====== Records provided ======

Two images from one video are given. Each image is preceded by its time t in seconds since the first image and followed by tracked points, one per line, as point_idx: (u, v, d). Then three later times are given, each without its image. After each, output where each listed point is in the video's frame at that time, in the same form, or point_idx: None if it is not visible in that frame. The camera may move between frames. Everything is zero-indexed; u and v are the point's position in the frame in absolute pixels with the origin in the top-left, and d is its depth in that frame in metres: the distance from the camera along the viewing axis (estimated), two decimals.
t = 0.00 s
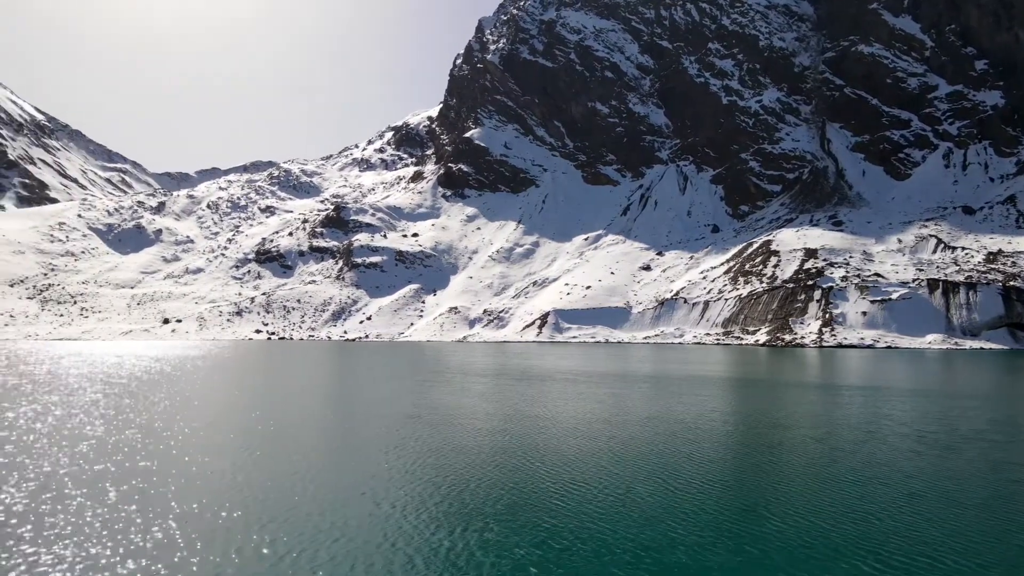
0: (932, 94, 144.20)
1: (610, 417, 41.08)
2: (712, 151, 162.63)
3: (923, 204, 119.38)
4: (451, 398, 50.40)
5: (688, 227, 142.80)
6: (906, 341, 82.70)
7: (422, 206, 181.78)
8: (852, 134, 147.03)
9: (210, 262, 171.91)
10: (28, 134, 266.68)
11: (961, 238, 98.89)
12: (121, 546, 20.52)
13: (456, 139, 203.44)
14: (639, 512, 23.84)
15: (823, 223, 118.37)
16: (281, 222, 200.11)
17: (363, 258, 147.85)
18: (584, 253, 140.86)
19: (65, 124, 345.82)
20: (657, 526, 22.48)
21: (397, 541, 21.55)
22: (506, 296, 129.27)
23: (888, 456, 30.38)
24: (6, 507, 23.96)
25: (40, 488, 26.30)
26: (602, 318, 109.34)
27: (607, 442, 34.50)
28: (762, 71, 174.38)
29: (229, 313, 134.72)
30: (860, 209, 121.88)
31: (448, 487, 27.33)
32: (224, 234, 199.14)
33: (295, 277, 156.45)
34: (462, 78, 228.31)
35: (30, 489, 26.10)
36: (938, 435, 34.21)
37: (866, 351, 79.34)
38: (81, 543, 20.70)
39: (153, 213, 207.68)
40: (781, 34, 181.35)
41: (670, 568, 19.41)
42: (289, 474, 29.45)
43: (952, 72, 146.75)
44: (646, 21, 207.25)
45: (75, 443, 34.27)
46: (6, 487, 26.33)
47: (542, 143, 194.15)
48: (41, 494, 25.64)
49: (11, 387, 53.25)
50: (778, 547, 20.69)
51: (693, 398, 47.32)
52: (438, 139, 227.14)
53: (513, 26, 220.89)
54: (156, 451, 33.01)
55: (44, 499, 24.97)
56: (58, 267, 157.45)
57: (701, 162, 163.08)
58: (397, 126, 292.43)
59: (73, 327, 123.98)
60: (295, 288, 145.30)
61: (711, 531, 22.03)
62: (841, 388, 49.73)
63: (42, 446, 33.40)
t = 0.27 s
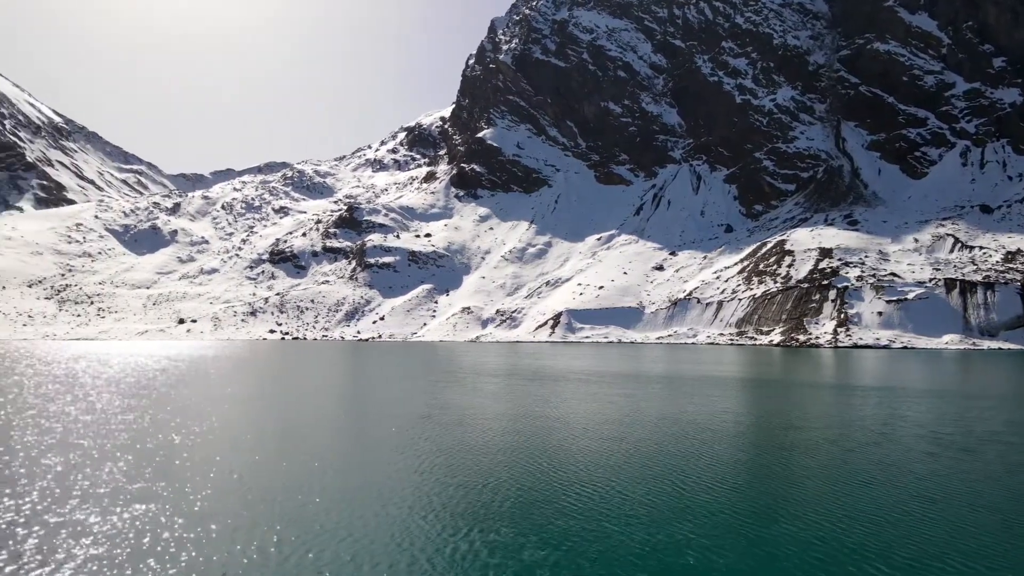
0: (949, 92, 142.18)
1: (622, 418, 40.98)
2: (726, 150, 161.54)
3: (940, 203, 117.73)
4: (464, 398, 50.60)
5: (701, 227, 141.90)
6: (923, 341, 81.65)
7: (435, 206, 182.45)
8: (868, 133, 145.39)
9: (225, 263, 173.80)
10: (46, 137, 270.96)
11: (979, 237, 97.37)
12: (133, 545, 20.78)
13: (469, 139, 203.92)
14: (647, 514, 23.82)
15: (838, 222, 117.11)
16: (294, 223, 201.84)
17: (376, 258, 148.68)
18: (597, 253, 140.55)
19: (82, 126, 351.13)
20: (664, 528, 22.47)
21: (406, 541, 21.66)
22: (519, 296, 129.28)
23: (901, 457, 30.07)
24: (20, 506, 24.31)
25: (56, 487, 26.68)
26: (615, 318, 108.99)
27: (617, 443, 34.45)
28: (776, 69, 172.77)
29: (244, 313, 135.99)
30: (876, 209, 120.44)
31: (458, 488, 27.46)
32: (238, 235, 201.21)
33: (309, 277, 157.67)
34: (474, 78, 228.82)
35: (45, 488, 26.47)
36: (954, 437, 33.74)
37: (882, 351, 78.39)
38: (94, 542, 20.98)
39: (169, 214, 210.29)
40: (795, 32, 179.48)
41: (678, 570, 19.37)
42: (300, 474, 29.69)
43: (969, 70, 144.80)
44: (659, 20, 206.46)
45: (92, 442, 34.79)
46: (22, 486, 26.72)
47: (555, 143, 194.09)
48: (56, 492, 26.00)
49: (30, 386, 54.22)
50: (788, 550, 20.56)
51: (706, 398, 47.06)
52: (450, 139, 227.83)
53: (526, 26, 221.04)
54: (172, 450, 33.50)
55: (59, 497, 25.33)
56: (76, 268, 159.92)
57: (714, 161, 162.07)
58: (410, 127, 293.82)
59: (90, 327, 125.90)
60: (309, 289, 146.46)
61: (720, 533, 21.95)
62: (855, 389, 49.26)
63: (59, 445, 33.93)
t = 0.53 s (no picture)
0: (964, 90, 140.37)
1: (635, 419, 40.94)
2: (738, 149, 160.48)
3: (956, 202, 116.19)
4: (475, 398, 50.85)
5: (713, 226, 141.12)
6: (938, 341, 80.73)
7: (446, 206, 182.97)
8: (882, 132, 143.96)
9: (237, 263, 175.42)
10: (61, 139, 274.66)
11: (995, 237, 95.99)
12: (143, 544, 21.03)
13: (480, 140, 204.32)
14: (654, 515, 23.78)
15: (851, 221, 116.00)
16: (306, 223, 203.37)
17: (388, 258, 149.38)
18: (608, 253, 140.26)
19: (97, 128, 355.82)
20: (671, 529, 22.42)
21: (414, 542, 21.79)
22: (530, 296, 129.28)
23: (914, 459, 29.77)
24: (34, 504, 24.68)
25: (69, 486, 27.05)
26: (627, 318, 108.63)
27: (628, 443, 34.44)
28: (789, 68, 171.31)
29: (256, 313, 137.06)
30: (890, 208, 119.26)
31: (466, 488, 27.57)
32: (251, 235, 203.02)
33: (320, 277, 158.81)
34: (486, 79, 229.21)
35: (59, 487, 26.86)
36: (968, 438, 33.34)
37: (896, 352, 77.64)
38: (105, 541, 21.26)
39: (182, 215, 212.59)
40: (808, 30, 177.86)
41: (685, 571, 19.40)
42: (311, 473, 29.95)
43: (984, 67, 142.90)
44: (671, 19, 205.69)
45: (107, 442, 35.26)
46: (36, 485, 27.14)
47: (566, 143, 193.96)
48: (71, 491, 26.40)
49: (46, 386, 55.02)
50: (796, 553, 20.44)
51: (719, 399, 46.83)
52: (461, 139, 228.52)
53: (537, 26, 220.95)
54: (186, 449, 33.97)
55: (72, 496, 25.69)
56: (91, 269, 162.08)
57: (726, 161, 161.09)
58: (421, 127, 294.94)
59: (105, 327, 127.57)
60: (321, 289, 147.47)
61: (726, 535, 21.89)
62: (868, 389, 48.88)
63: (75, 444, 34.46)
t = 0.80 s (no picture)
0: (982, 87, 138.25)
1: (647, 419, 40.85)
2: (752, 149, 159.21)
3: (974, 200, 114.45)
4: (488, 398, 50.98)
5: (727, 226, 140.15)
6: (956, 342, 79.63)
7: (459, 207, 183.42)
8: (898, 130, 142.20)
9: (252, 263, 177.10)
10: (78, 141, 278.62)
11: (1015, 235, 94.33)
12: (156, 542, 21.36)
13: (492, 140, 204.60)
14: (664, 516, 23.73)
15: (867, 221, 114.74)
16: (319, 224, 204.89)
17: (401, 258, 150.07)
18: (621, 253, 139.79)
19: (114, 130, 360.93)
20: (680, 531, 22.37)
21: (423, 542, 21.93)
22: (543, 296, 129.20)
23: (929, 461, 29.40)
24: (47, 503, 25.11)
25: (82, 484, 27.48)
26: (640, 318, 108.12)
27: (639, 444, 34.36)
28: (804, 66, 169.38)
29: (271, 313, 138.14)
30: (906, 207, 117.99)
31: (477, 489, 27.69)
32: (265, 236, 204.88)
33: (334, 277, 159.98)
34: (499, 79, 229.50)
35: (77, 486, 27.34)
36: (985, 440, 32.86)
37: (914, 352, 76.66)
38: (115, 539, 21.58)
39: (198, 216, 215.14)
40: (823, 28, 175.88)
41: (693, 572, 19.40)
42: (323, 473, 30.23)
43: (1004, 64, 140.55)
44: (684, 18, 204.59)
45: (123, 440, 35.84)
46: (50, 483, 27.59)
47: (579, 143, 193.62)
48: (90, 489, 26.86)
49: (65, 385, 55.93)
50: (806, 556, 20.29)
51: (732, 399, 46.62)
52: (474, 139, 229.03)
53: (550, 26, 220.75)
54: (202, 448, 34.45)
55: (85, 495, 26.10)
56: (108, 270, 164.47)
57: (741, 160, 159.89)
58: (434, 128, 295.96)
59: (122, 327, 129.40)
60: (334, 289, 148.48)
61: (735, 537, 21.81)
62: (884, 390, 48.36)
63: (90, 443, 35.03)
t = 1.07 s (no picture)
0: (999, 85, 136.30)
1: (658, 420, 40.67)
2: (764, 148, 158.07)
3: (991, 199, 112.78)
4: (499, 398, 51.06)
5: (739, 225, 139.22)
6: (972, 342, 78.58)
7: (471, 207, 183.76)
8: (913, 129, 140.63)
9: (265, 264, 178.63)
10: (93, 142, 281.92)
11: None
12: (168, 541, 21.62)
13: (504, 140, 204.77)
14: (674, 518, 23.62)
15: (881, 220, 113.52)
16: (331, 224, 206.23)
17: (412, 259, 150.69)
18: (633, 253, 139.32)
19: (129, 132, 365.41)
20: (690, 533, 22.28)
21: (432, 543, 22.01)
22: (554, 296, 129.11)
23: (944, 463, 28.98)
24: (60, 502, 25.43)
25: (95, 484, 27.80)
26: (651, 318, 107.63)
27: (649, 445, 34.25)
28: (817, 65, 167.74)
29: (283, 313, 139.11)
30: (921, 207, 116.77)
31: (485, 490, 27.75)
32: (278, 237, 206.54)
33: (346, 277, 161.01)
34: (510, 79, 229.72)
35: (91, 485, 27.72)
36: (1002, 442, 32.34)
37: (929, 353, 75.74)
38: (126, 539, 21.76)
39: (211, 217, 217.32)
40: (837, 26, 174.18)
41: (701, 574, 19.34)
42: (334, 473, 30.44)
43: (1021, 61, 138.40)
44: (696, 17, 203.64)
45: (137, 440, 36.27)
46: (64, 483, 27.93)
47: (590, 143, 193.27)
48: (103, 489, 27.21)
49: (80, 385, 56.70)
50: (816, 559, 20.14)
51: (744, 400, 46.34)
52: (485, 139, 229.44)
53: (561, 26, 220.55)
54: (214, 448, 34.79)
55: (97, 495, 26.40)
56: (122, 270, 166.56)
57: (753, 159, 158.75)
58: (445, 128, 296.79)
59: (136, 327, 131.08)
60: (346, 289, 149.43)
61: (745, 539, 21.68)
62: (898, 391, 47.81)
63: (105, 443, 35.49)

======

[What this task involves] Give back exactly the lines of the listing above that run from the line with "45: (92, 442, 34.79)" to the line with "58: (410, 127, 293.82)", inclusive.

[Response]
45: (92, 442, 34.79)
46: (22, 486, 26.72)
47: (555, 143, 194.09)
48: (56, 492, 26.00)
49: (30, 386, 54.22)
50: (788, 550, 20.56)
51: (706, 398, 47.06)
52: (450, 139, 227.83)
53: (526, 26, 221.04)
54: (172, 450, 33.50)
55: (59, 497, 25.33)
56: (76, 268, 159.92)
57: (714, 161, 162.07)
58: (410, 127, 293.82)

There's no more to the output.